By ‘race’ we mean the socially and culturally ‘constructed categories of difference, whether phenotypical, cultural, linguistic, and/or other specific categories that are ascribed to designated groups; these groups are accordingly rendered the subject of systemic and sustained discriminatory ideas and practices.’
‘Racism’ refers to the bodies of ideas and practices that establishes, maintain, and perpetuates such categories of difference, sustained through multiple, varied and contextually specific social, political, legal, and economic constructions. We understand the construct as an intersectional that also includes discrimination on the grounds of gender, nationality, social origin, marital status, colour, age, disability, religion, conscience belief, culture, sex, sexual orientation, language, and birth.
The law plays and has continued to play an important role in supporting racism, social injustice, and many forms of discrimination. The law has also played a pivotal role in the dismantling of racism and social injustice. This Initiative aims at highlighting, discussing, and disseminating information and research that touch on these important issues.

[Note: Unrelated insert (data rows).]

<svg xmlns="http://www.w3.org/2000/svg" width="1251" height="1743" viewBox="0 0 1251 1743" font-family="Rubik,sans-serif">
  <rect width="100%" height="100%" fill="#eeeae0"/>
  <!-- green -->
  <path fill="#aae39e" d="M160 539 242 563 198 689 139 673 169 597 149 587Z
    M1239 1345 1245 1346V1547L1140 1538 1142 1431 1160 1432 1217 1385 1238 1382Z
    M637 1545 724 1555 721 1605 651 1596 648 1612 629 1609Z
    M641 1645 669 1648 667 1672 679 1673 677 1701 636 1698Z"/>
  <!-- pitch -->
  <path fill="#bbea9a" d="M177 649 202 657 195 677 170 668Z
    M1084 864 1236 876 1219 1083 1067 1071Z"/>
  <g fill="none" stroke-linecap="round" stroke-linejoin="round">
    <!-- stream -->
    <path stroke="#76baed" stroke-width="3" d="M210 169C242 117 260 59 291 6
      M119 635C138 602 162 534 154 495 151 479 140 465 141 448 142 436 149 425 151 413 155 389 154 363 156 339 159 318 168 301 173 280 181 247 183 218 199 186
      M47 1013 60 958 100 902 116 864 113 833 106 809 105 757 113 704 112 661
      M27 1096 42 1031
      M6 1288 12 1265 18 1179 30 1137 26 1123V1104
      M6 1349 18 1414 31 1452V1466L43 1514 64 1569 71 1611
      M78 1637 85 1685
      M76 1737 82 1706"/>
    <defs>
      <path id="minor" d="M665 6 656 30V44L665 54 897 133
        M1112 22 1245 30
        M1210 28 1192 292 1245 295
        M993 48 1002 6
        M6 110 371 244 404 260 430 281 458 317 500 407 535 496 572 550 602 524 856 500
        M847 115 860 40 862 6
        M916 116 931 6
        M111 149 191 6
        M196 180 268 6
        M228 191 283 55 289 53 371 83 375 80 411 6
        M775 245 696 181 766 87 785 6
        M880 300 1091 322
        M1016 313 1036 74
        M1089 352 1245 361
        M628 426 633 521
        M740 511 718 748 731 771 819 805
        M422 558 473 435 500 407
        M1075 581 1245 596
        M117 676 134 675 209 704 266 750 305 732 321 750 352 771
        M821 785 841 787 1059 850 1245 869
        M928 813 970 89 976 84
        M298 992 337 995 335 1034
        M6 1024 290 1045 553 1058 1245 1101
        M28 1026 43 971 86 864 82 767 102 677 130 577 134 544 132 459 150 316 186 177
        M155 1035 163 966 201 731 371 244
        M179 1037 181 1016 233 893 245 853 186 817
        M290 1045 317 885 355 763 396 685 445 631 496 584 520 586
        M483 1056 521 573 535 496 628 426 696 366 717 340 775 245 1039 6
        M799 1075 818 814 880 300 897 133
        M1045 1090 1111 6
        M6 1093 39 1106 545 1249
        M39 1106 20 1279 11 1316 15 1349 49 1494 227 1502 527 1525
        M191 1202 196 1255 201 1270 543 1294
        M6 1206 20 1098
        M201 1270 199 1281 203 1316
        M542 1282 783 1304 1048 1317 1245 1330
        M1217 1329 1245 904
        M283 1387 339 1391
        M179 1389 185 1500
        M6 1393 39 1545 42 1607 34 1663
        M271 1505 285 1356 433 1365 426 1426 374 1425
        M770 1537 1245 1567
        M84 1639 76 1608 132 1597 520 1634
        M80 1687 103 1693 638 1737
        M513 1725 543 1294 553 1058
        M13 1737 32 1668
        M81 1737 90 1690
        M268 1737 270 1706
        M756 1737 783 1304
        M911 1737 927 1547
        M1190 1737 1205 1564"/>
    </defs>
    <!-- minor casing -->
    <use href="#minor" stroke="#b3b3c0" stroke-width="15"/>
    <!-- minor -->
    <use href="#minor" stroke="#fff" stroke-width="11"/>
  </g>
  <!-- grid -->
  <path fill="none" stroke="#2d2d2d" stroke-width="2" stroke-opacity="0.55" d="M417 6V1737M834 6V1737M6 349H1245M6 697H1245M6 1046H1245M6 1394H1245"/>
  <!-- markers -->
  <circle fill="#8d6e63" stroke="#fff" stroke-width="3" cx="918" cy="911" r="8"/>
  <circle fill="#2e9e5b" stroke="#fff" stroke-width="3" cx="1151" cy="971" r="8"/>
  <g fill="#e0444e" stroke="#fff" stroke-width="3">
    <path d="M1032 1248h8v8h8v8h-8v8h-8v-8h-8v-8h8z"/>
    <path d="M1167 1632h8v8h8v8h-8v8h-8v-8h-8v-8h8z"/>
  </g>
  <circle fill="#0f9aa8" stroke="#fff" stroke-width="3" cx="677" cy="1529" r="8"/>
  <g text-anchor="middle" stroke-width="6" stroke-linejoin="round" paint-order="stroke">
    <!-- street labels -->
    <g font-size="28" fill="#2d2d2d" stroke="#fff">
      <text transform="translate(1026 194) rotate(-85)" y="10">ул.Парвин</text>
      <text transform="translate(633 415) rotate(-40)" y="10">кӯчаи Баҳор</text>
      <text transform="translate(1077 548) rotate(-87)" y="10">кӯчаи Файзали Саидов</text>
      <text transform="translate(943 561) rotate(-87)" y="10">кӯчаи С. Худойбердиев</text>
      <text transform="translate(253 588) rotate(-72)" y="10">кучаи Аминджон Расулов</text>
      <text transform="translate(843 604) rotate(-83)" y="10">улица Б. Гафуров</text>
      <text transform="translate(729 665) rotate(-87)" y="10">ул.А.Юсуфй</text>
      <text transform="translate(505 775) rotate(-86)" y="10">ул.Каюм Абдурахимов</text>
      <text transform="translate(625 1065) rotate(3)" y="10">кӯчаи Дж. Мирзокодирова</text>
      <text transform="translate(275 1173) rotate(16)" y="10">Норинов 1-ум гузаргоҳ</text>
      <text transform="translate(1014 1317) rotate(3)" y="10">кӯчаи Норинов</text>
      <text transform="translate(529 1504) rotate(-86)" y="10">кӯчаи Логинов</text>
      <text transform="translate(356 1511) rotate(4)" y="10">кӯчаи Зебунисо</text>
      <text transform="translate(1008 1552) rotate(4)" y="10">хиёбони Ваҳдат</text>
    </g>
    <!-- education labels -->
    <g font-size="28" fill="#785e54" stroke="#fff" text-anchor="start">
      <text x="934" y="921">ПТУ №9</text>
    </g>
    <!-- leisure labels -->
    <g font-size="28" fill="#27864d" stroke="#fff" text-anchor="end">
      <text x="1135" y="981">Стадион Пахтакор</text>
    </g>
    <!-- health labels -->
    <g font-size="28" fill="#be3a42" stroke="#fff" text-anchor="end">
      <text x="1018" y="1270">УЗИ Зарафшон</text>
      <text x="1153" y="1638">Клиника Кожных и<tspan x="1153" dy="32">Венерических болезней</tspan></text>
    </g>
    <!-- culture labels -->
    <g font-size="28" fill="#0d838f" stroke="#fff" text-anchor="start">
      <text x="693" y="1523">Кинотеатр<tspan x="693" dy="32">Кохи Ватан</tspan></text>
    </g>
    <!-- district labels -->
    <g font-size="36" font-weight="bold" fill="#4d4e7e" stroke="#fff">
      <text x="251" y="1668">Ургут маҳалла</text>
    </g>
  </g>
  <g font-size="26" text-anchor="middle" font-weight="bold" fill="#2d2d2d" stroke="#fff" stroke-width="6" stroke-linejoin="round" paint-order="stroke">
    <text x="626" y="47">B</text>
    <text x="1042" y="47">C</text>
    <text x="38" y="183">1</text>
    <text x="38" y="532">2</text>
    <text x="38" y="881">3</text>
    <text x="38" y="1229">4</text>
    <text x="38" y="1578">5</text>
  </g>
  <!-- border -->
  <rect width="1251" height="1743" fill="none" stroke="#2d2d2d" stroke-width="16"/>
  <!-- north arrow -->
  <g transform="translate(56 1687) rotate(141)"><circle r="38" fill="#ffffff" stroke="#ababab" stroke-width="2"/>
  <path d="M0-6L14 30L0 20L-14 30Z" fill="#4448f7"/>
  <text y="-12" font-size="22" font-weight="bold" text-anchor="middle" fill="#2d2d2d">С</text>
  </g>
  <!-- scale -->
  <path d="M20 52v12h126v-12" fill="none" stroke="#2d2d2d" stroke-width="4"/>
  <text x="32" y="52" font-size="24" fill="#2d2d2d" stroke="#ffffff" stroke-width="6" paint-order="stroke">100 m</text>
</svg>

The legacy of slavery and European colonialism remains embedded in many facets of our current lives: economic, political, legal, and cultural. The world today still witnesses many forms of racism and social injustice that law and culture continually attempt to remedy and deal with. In many cases the impacts of racism, social injustices, and discrimination are historically represented by the transfer of intergenerational trauma and benefits.

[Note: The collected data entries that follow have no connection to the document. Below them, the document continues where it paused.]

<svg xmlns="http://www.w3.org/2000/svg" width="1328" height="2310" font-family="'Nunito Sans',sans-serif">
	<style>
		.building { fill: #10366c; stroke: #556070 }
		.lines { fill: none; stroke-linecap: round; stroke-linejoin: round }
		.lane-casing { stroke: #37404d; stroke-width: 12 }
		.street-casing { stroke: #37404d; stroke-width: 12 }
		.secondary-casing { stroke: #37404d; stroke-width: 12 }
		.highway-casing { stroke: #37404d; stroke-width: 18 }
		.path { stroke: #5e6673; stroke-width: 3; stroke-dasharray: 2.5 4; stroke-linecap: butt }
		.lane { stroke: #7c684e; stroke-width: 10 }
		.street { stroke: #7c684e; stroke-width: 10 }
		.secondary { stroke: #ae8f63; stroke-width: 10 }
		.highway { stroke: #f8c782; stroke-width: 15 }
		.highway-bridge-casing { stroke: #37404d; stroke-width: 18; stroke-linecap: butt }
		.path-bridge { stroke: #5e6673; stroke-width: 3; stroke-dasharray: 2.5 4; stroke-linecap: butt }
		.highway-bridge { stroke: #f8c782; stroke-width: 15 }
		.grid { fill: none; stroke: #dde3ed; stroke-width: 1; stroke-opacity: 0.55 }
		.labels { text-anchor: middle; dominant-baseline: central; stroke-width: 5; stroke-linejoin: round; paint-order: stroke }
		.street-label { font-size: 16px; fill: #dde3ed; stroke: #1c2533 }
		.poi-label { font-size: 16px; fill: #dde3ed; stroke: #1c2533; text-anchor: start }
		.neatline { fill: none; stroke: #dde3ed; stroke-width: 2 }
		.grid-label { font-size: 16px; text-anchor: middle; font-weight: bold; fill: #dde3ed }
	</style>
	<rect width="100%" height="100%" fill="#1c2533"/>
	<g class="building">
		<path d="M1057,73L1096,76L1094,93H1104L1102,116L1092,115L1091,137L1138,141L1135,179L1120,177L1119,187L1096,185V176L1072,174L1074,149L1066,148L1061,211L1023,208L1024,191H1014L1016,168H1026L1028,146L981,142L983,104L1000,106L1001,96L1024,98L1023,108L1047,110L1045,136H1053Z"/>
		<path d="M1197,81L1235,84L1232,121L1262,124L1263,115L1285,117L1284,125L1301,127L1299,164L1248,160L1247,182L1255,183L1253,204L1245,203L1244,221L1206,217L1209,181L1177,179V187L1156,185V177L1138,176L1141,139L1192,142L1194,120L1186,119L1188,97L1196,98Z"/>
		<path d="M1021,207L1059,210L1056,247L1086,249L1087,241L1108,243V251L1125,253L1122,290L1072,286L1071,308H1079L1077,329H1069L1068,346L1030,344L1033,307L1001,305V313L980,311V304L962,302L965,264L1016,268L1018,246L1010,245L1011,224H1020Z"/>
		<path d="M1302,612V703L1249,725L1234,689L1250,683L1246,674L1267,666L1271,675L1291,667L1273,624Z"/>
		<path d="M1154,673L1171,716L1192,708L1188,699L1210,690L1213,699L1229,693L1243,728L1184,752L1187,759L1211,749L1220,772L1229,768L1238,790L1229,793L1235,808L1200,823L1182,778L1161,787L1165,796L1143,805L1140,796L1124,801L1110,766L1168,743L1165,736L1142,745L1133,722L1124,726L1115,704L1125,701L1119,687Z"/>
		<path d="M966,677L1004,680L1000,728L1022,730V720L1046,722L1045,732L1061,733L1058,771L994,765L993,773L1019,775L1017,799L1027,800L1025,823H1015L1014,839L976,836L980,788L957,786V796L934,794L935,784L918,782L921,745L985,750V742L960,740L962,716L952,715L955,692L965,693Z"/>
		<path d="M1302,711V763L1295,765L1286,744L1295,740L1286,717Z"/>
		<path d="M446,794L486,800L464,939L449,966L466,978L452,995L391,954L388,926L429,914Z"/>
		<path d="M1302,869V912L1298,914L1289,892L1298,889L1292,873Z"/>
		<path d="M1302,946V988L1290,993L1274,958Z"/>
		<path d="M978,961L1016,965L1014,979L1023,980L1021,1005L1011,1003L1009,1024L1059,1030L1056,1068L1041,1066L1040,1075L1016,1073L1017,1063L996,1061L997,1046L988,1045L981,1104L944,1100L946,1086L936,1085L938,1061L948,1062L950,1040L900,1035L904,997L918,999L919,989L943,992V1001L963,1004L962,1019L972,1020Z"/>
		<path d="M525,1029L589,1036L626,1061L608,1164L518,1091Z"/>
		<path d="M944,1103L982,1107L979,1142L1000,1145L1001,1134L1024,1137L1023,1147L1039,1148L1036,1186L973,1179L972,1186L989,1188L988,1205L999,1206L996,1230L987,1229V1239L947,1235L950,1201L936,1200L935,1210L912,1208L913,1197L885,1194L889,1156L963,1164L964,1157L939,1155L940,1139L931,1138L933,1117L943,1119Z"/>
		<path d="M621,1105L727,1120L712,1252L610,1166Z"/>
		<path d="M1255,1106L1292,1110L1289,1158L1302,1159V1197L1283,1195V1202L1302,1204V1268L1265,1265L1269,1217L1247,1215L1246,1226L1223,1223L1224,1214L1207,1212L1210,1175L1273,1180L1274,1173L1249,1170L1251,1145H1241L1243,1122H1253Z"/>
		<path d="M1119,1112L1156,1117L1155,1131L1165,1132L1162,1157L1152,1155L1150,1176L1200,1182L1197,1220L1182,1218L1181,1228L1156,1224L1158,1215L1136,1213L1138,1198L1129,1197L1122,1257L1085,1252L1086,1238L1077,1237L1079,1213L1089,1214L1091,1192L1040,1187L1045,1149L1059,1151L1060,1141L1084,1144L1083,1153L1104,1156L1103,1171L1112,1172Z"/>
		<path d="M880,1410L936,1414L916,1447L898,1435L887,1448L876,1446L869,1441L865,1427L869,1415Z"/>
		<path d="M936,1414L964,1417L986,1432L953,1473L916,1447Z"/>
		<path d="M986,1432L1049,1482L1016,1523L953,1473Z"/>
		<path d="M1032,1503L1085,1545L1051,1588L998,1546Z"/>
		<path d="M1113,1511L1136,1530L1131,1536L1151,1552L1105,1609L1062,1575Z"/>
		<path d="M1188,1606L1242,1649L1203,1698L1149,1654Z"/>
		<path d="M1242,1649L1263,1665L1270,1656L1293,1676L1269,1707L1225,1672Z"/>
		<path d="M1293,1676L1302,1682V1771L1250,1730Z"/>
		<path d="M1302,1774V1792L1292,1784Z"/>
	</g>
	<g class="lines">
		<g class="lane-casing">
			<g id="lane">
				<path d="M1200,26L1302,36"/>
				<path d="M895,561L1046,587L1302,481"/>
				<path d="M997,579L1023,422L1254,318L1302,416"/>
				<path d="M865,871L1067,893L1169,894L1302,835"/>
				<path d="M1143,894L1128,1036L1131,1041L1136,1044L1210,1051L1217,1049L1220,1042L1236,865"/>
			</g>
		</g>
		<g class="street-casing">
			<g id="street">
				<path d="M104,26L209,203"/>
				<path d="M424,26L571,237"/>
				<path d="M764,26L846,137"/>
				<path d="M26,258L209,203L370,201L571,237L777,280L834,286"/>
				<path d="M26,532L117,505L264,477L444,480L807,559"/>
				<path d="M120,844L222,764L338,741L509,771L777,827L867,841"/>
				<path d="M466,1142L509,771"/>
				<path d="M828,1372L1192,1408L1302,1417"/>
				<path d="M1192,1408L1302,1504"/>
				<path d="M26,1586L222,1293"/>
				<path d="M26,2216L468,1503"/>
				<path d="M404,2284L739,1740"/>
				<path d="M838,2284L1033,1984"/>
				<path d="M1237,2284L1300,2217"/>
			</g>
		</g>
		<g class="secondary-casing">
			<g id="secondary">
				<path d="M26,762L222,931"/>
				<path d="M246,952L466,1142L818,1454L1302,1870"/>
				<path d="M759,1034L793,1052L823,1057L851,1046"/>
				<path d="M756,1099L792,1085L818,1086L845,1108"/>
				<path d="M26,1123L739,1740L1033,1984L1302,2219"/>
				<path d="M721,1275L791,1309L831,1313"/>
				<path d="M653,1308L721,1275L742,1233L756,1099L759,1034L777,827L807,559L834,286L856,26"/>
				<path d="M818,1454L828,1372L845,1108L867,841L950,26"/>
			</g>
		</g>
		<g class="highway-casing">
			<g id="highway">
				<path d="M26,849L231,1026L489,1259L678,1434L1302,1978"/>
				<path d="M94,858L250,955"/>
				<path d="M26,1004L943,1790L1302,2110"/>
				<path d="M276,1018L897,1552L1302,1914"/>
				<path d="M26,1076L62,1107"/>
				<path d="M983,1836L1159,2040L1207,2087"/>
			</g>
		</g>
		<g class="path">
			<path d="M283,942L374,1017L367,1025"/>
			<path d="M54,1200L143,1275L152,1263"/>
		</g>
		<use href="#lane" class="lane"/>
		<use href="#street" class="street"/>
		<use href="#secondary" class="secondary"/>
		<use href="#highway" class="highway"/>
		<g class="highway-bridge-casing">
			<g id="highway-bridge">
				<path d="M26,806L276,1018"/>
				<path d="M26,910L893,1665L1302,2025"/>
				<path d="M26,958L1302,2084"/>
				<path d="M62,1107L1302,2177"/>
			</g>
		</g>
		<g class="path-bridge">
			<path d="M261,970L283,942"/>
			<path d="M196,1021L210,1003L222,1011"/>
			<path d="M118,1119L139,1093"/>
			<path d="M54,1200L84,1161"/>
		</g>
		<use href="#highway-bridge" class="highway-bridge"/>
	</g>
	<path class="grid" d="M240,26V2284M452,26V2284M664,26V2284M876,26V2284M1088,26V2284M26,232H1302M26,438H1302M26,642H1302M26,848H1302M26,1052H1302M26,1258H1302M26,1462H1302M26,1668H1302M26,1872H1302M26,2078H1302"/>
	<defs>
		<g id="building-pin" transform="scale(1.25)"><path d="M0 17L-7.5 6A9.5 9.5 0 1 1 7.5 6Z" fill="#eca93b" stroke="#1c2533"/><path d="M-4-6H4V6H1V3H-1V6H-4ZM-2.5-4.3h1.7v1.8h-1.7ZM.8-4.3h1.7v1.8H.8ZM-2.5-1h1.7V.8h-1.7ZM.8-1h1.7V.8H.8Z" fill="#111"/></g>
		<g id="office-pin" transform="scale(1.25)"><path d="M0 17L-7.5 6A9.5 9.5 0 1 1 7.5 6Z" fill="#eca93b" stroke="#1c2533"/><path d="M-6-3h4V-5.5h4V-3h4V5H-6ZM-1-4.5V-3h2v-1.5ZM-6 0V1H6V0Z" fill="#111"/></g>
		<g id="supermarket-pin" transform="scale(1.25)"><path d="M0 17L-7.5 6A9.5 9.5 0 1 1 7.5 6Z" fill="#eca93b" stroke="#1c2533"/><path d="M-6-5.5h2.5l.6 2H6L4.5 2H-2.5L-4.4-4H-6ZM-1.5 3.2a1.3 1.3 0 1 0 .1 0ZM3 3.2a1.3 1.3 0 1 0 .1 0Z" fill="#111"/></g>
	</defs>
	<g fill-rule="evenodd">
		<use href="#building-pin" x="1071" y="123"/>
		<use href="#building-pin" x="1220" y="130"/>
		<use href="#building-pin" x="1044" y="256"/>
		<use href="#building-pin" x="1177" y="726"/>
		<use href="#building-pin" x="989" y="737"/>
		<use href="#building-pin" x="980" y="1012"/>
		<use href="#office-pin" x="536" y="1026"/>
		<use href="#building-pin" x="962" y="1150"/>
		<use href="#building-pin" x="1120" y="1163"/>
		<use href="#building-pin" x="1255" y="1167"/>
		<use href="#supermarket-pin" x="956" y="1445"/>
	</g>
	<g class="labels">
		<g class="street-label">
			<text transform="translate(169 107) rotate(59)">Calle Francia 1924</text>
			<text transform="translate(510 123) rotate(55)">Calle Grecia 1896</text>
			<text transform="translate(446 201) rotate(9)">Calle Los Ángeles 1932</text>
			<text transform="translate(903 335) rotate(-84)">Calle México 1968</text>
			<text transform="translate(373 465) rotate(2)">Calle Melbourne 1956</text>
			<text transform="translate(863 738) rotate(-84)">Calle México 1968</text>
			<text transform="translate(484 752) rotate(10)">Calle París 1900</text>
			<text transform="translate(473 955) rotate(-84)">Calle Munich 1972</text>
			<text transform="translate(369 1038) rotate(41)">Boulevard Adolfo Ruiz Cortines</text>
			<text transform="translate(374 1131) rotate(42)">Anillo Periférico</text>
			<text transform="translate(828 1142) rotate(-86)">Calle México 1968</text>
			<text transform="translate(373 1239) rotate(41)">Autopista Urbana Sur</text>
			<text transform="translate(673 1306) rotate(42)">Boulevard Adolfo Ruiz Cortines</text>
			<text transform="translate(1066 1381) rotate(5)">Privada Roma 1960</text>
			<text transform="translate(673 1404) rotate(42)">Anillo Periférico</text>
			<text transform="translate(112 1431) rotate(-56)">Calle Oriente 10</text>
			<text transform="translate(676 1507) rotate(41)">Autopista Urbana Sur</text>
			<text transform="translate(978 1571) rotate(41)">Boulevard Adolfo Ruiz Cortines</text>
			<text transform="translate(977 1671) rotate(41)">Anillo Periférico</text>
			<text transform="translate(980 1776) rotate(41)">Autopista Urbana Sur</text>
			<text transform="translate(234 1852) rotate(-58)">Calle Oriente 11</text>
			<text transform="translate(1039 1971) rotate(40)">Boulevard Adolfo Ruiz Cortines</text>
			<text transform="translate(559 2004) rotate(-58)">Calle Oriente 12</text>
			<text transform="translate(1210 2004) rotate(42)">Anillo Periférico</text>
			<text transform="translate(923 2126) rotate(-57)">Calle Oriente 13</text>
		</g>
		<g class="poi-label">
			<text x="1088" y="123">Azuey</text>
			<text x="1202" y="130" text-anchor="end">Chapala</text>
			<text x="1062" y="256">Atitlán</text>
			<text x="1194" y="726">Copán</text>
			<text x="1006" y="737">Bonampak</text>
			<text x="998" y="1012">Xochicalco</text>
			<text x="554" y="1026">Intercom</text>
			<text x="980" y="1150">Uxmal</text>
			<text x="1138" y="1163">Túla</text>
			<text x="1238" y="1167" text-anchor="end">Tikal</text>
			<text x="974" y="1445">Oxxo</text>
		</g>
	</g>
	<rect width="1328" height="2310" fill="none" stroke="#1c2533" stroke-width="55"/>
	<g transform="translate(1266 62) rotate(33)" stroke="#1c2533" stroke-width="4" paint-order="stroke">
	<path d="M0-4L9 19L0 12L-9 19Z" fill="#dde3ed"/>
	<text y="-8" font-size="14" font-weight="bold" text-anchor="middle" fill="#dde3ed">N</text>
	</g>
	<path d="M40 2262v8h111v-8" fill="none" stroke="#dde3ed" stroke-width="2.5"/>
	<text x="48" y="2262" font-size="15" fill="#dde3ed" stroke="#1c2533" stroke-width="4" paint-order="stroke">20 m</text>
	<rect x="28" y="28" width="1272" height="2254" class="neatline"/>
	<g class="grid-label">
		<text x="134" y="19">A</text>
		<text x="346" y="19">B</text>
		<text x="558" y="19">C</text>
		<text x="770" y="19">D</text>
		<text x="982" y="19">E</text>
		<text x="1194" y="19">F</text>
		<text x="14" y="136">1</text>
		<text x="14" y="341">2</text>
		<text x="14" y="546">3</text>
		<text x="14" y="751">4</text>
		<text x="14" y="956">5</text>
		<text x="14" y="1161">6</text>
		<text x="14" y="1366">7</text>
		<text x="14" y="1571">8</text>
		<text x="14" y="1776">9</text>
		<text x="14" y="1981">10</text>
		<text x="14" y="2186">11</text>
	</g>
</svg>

This Initiative’s important and pressing agenda is to see how the law and policy of both domestic states and international law can be channelled to address the continuing issues of racism, coloniality, and discrimination. It is important to note that social justice encompasses a wide array of social issues that affect many people around the world. Economic inequality generally and gender inequity specifically are issues that the initiative will strive to focus on and address in terms of research, organizing lectures, workshops, conferences, and reading rooms. Since all except one of the MPI Law Institutes are in Germany, this Initiative aims at highlighting the issue of race and how racism has manifested in Europe generally and Germany specifically.
All Max Planck Law Institutes’ research and non-research staff can and are encouraged to participate in the activities of this initiative. Our mission is to raise awareness of matters related to race and social justice within the legal sciences, in legal research within the Max Planck Society, and also in a broader context by including communities.